1. Churchill: Big Three Struggle for Peace by GMT Games
The players in Churchill Big Three Struggle for Peace take on the roles of Churchill, Roosevelt, or Stalin during World War II as they maneuver against each other over the course of 10 Conferences that determine who will lead the Allied forces, where those forces will be deployed, and how the Axis will be defeated. The player whose forces collectively have greater control over the surrendered Axis powers will win the peace and the game.
Churchill is NOT a wargame, but more of a political conflict of cooperation and competition. Over the course of the 10 historical conferences from 1943 till the end of the war this mechanic and much of the design should not be taken literally. Before and after each conference small groups of advisors and senior officials moved between the Allied capitals making the deals that drove the post war peace. These advisors and senior officials are represented by cards with an assigned numeric value that represents an amount of influence. Each conference sees one of a group of issues nominated for inclusion in the conference for debating and discussion. The issues categories include: Theater leadership changes, directed offensives, production priorities, clandestine operations, political activity, and strategic warfare (A-bomb). Each of the historical conference cards independently puts some number of issues, such as directed offensives or production priorities, metaphorically on the table, while the players nominate an additional 7 issues.

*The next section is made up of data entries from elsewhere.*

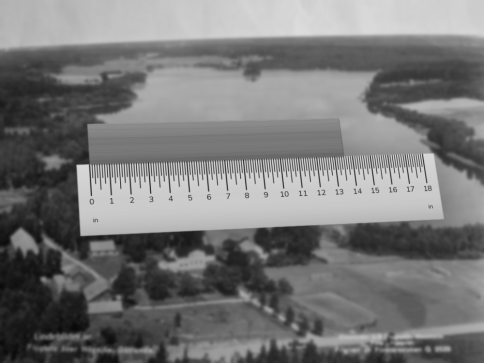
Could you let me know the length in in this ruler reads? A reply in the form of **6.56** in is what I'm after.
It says **13.5** in
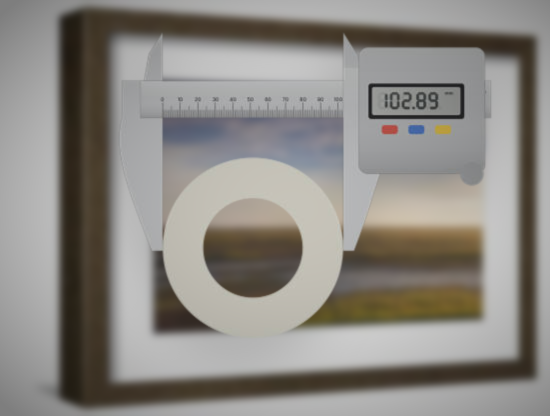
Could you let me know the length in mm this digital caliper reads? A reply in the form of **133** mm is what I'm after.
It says **102.89** mm
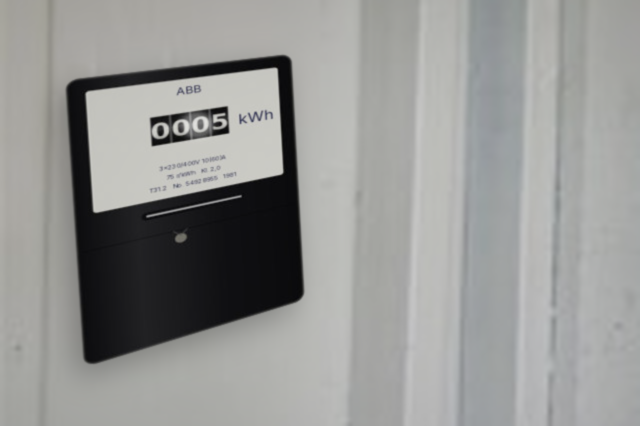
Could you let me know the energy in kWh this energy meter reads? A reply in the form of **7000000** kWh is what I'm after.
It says **5** kWh
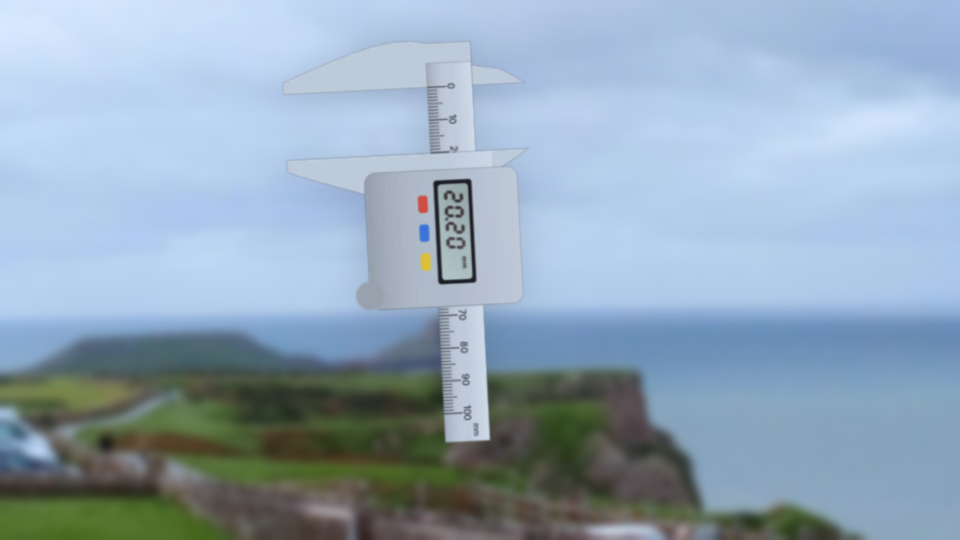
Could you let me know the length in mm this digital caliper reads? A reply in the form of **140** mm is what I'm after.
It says **20.20** mm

The beauty of this game is that the debates are the main focus, deciding what each player can do on their turn at conducting the offensive operations of the war. If the Soviets win the United States directed offensive issue at the debate, they force the US to put their production resources into assisting them in fighting the war on the Eastern Front. This means that the US cannot use its own resources to aid its cause. Another really slick and tense issue with the debates are the Leaders themselves. Each of the Big Three have special abilities that allow them to do certain things well. For instance, Stalin can advance the A-Bomb issue using his 7 influence, without the other Leaders being able to debate him. This guarantees that if the Soviets have the initiative and go first, they will automatically win the A-Bomb, gaining victory points. A very well imagined and designed way to use the debating of issues to create an engaging and fun game based on the struggles at the conference table during World War II.
What other historic themed games would you add to this list? There are several others that I enjoy quite a bit but I really like these three.